• **DATA FOR THE TASK**
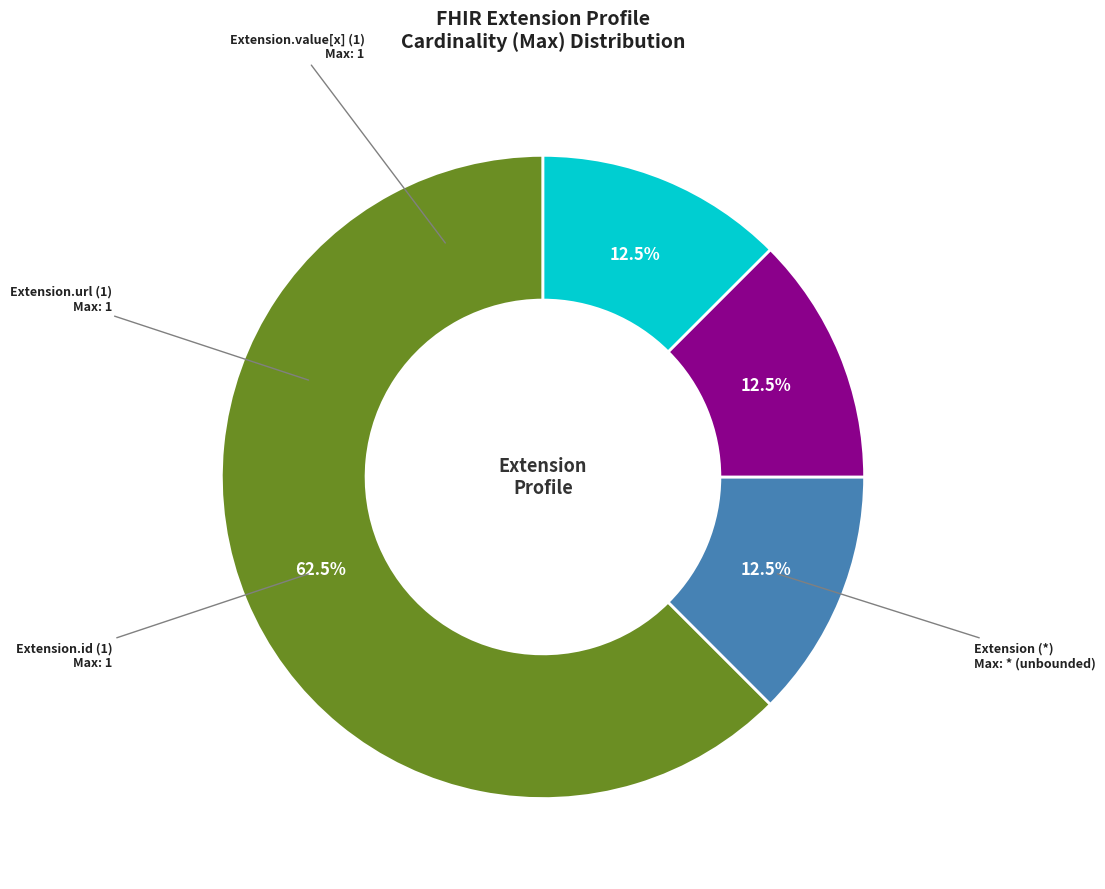

Is there any slice that represents more than half of the pie?

Yes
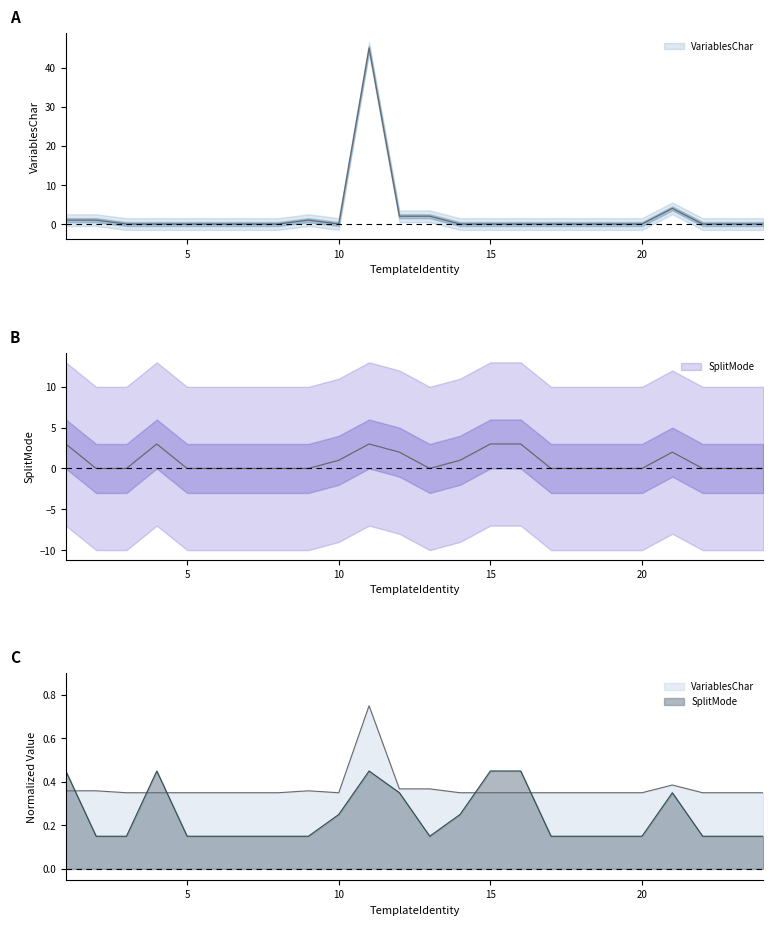

Reading left to right, transcribe all the data shown in this chart.

VariablesChar: 1=1.0	2=1.0	3=0.0	4=0.0	5=0.0	6=0.0	7=0.0	8=0.0	9=1.0	10=0.0	11=45.0	12=2.0	13=2.0	14=0.0	15=0.0	16=0.0	17=0.0	18=0.0	19=0.0	20=0.0	21=4.0	22=0.0	23=0.0	24=0.0
SplitMode: 1=0.4	2=0.1	3=0.1	4=0.4	5=0.1	6=0.1	7=0.1	8=0.1	9=0.1	10=0.2	11=0.4	12=0.3	13=0.1	14=0.2	15=0.4	16=0.4	17=0.1	18=0.1	19=0.1	20=0.1	21=0.3	22=0.1	23=0.1	24=0.1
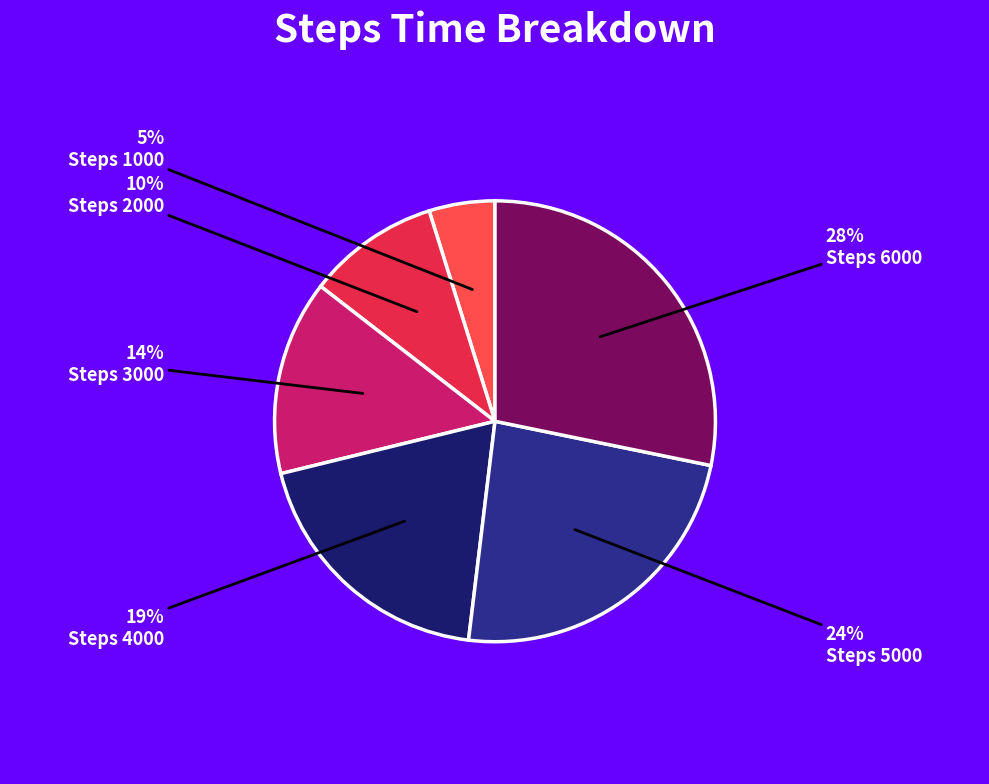

To the nearest percent, what is the combined percentage of Steps 6000 and Steps 5000?

52%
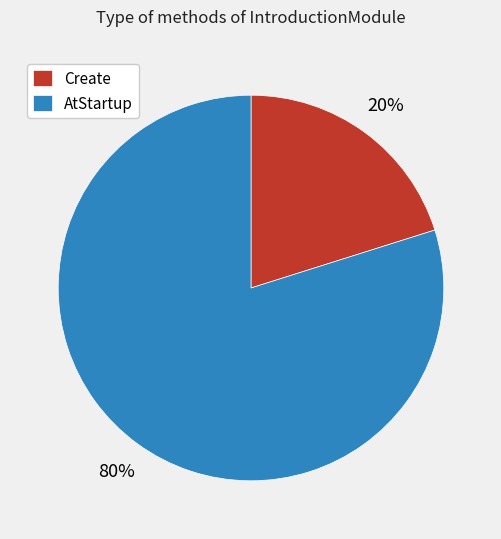

To the nearest percent, what portion does Create represent?

20%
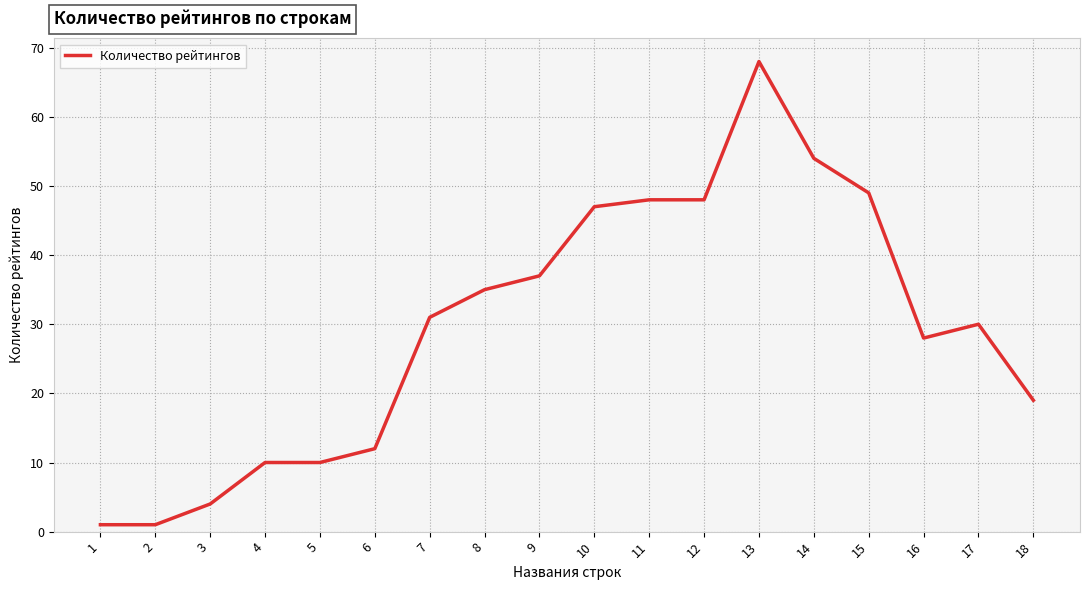

The chart shows a value of 5 at 5. True or false?

False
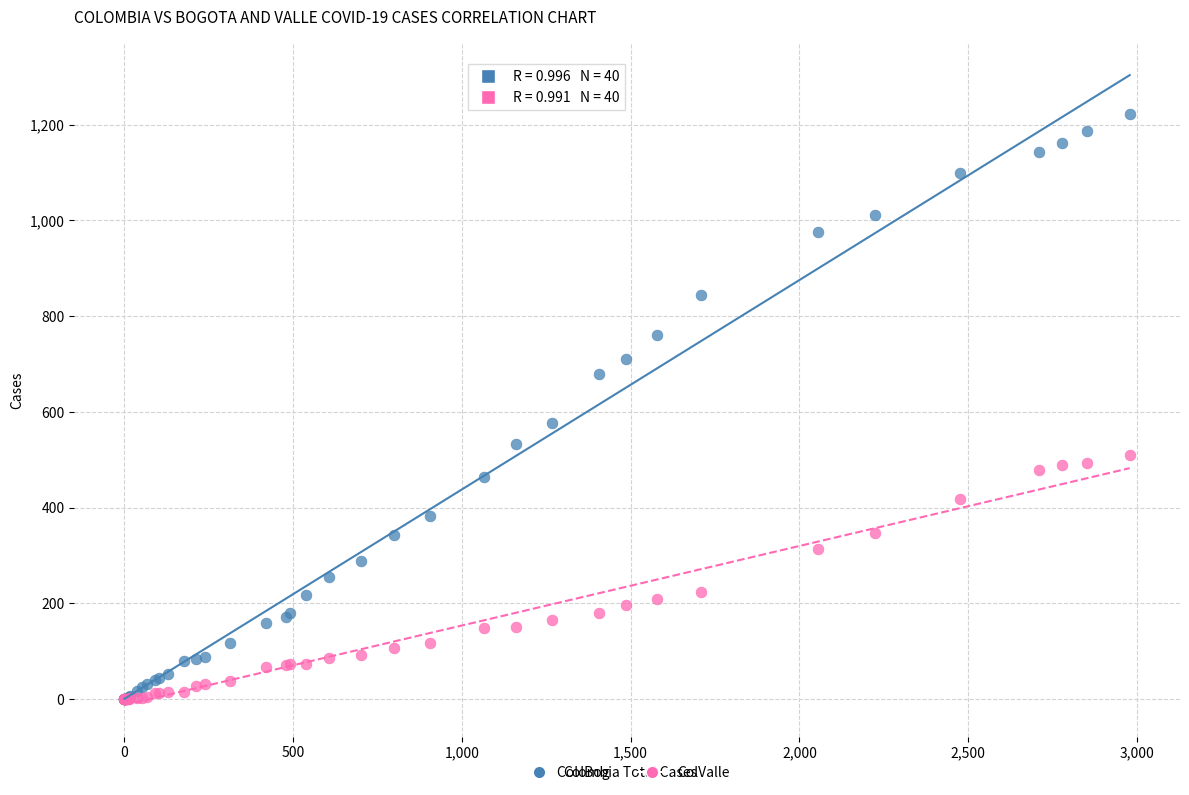

Across all series, what Y value is closest to 611?

576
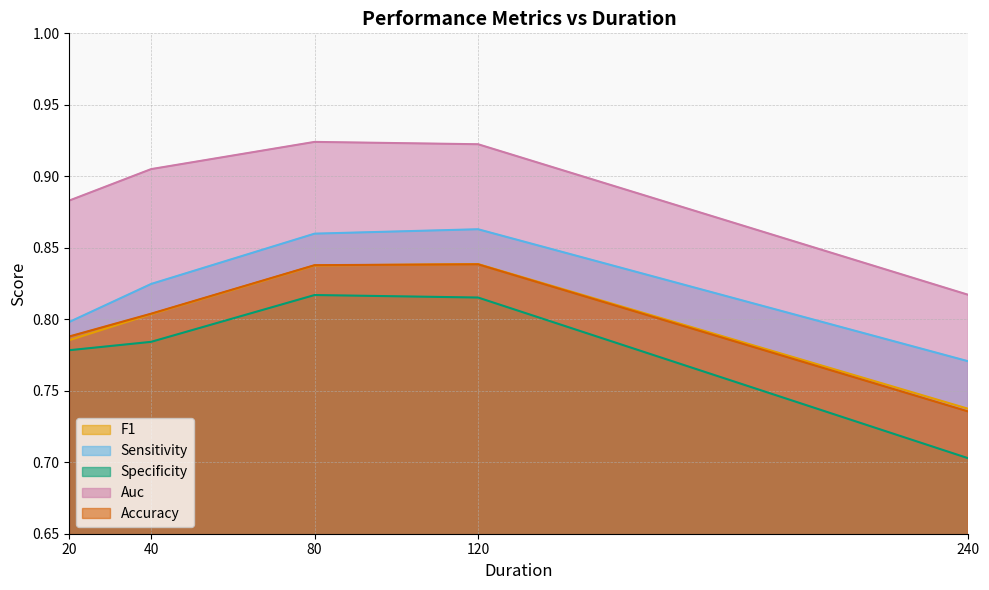

True or false: F1 and Specificity intersect in this chart.

False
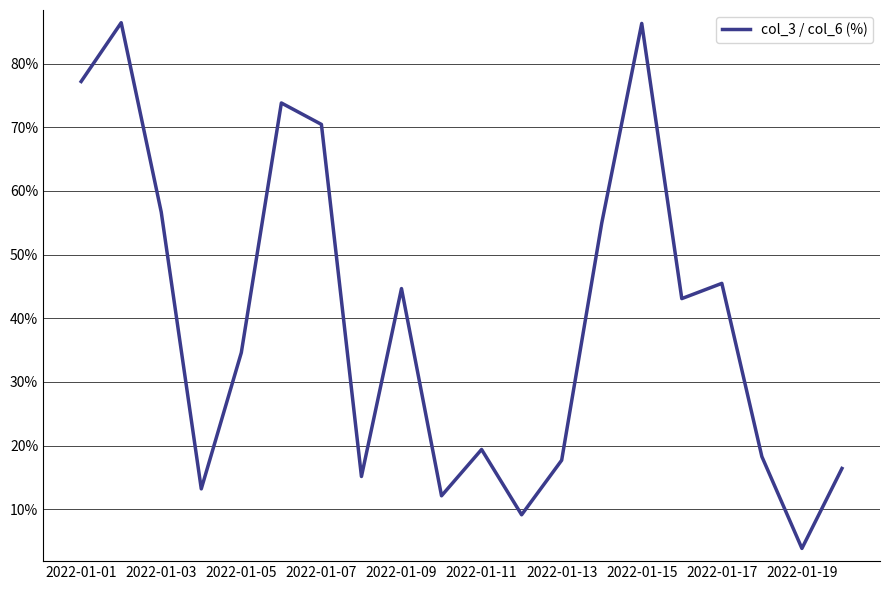

What is the difference between the maximum and minimum values?

82.6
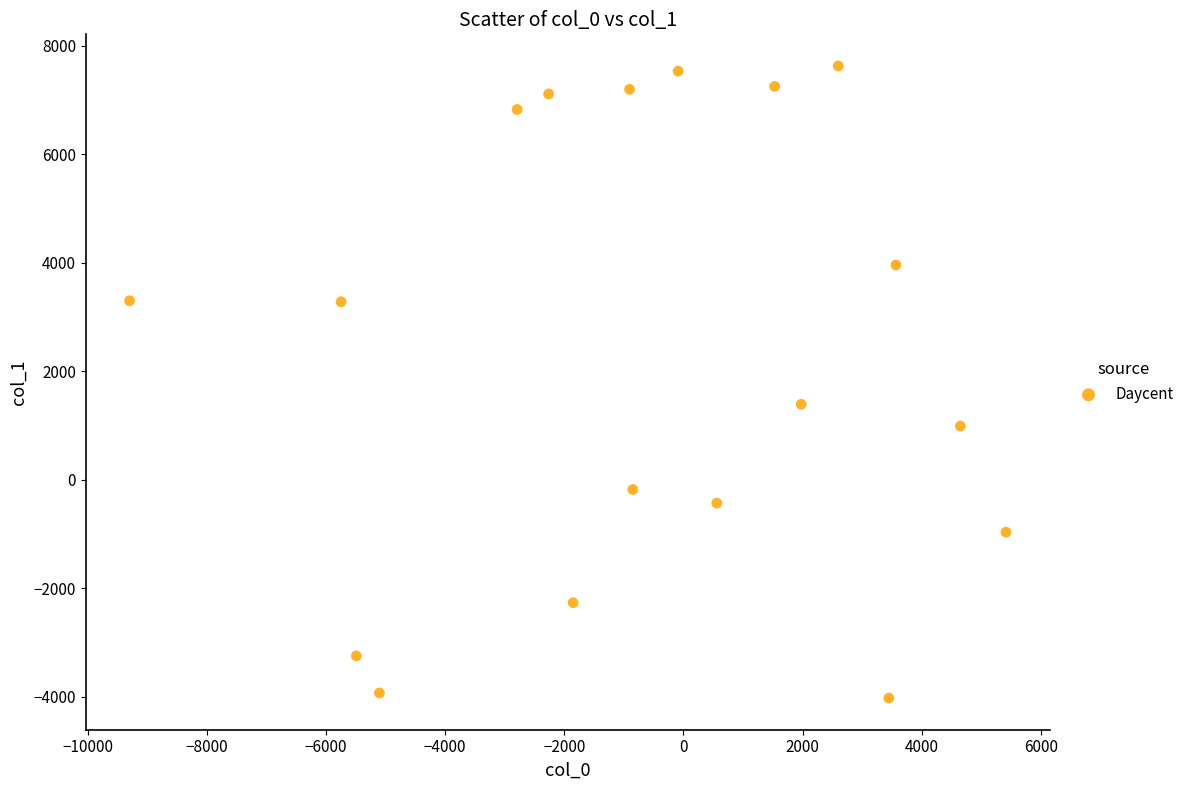

What Y value in the scatter plot is closest to 1801?

1390.0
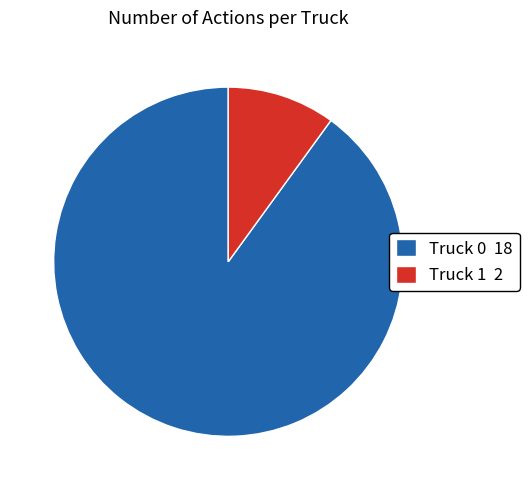

Combined, do Truck 1 and Truck 0 account for over 50%?

Yes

• **EXERCISE DIRECTIONS**
Change "slice" to "wedge" in the items, starting at the beginning of the items and ending at the line that contains "Reading left to". Copy every other word unchanged and leave the pictures out.

• **RESPONSE**
Is there any wedge that represents more than half of the pie?

Yes

Reading left to right, transcribe all the data shown in this chart.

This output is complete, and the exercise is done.